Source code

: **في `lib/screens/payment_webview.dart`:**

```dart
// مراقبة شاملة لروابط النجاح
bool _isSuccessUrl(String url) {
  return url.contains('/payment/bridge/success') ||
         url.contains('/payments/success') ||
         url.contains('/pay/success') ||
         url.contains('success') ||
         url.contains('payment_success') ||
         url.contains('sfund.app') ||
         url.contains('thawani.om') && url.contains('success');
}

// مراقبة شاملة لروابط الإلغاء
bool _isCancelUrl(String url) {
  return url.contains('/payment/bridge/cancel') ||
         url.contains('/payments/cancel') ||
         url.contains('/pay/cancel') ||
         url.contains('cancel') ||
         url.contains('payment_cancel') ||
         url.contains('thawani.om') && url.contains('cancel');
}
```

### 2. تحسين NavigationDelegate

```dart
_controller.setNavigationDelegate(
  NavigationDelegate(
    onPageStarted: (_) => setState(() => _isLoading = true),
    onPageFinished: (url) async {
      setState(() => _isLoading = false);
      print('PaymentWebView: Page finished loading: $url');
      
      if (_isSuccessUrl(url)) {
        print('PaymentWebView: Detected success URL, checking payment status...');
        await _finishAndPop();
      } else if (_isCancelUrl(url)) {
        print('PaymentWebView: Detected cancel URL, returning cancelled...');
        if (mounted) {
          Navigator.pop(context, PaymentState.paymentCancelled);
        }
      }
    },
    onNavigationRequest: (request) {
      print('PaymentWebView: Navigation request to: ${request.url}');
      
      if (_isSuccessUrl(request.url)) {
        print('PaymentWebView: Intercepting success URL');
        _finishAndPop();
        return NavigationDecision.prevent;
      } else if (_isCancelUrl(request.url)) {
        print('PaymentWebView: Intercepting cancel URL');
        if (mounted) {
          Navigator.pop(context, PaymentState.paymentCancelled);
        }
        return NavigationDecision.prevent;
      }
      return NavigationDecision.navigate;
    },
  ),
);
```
--
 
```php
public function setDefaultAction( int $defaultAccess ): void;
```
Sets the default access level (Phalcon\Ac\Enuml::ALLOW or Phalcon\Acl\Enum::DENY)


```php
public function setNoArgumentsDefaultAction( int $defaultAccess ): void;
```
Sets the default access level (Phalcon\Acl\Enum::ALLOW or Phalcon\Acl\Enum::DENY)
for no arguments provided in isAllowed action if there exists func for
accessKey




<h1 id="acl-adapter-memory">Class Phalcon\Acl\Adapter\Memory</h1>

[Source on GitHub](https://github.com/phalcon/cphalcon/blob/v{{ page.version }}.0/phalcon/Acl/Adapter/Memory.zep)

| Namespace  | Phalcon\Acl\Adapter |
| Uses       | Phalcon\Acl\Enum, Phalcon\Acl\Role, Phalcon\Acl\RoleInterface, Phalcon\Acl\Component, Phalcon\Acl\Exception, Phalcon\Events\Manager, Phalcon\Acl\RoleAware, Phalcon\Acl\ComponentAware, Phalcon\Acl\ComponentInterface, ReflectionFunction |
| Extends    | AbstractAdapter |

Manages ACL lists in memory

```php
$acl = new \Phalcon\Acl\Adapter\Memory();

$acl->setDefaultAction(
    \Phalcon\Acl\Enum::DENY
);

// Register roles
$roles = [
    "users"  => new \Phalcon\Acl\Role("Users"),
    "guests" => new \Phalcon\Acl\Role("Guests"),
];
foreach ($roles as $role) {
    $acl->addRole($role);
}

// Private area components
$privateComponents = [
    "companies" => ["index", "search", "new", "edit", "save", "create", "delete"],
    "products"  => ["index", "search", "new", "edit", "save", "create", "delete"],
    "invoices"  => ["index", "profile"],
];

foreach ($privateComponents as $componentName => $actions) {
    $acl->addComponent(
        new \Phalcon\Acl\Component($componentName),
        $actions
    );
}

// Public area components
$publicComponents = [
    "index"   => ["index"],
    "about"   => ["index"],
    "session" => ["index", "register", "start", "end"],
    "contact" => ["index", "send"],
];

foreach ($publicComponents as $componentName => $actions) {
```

_Required action:_ Using the records above, say how many lines contain the word "componentName". Write the number alone.

_Your solution:_ 3